AP Photo/Elaine Thompson

The family of an unarmed Native American man killed by Lakewood Police in 2015 is suing the city in federal court. The complaint accuses the department of racial bias and negligence in its training.

Daniel Covarrubias was a member of the Suquamish tribe and had been diagnosed with serious mental illness.

Three years ago he was approached by police after he was reported trespassing in a lumber yard. Lakewood police officers shot Covarrubias, saying they mistook his cell phone for a gun.

But the lawsuit said that claim was "concocted by the defendants and their union-appointed counsel" after the fact.

"Several witnesses could clearly identify that at one point he was holding a cell phone," said Gabe Galanda, a Seattle attorney who represents Covarrubias' family. "However, the cops claim that they saw him suddenly reach for 'something,' and that 'something' later became a gun.”

The Pierce County prosecutor found the shooting justified. The city declined to comment on the suit.

Lakewood Police Chief Mike Zaro told reporters in 2015, “I’m not going to ask our officers to stand there with a gun pointed at them, or what they believe to be a gun pointed at them, and not take actions to defend their lives.”

Daniel Covarrubias’s mother, Marilyn Covarrubias, said she’s trying to prevent other families from having to live through this. She became active with the group De-Escalate Washington to pass legislation that makes it easier to prosecute officers for negligent shootings.

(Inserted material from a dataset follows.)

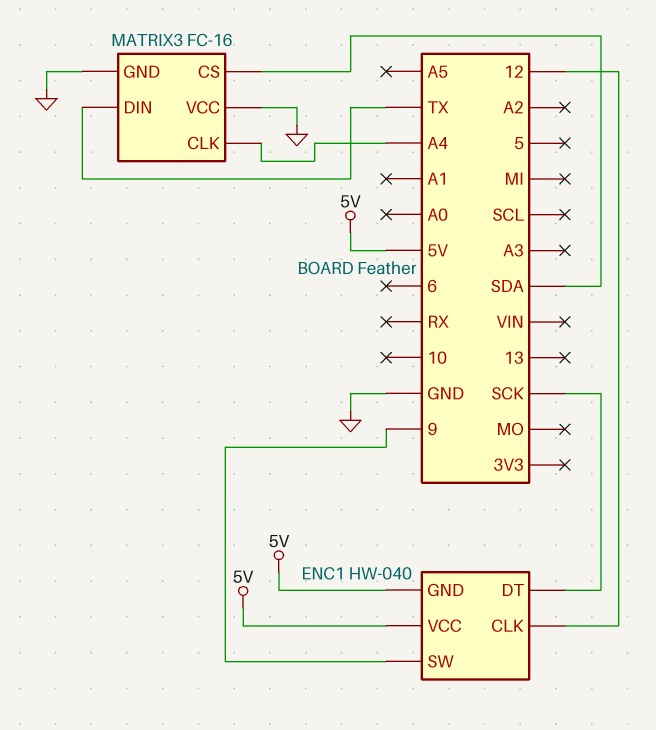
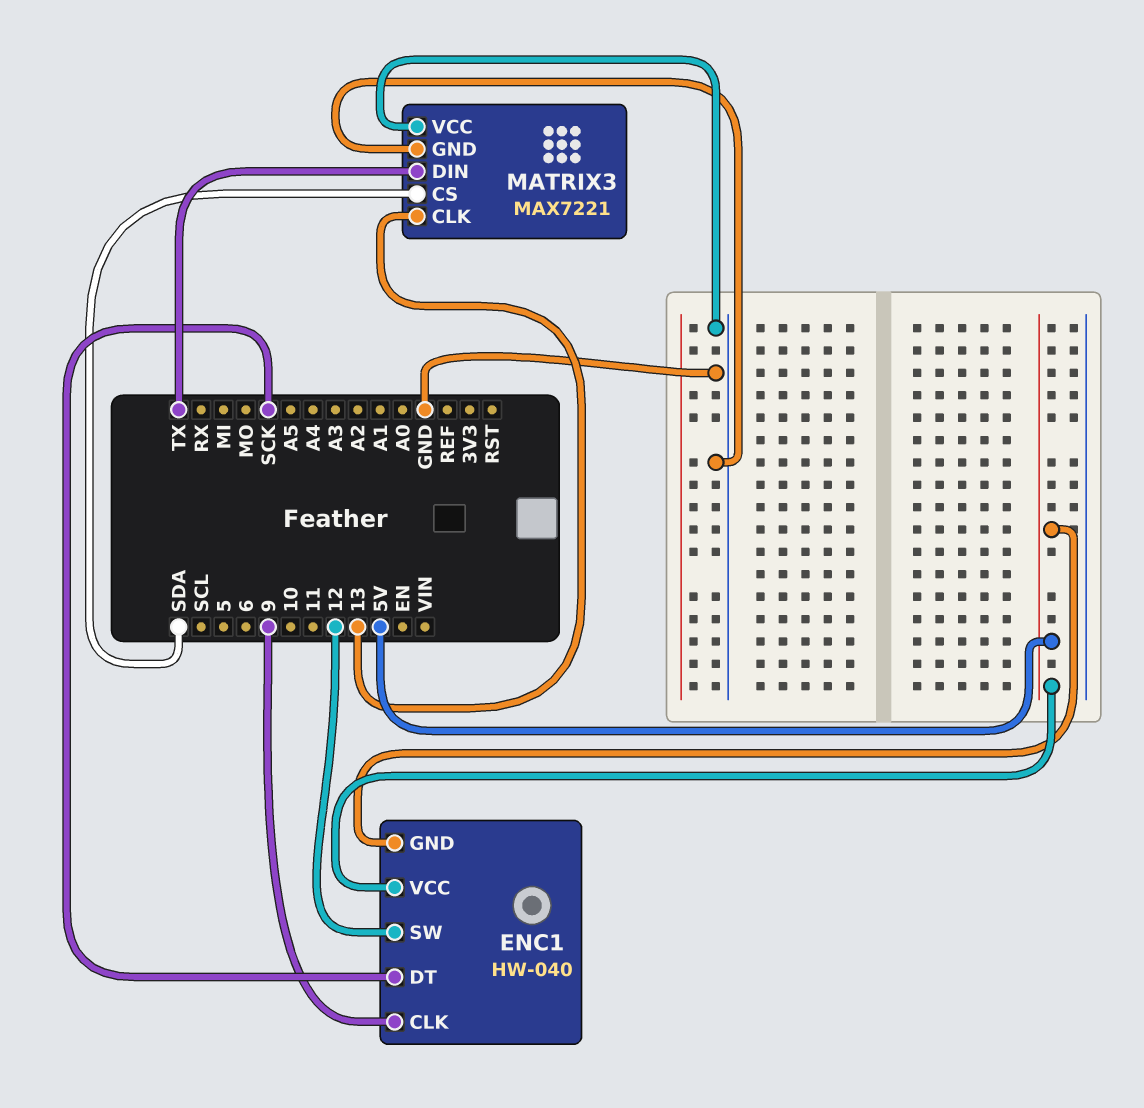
ENC1 pin CLK: 12 -> 9
ENC1 pin SW: 9 -> 12
MATRIX3: FC-16 -> MAX7221
MATRIX3 pin CLK: A4 -> 13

She said her family is still devastated.

“We had to put most of the kids in therapy because they couldn’t get over it, they couldn’t get beyond it, " she said. "It’s something that stays with you. And they were having nightmares.”

The Lakewood Police Department has a dedicated team for mental health cases. But the complaint says that team wasn’t contacted until after Daniel Covarrubias died.

The lawsuit comes in the wake of one of the largest verdicts in state history against the same police department. In January a federal judge upheld a $15 million verdict against Lakewood for the shooting of an unarmed African-American man.

The police department settled another lawsuit in 2014 after failing to turn over a document suggesting an officer was engaged in racial profiling.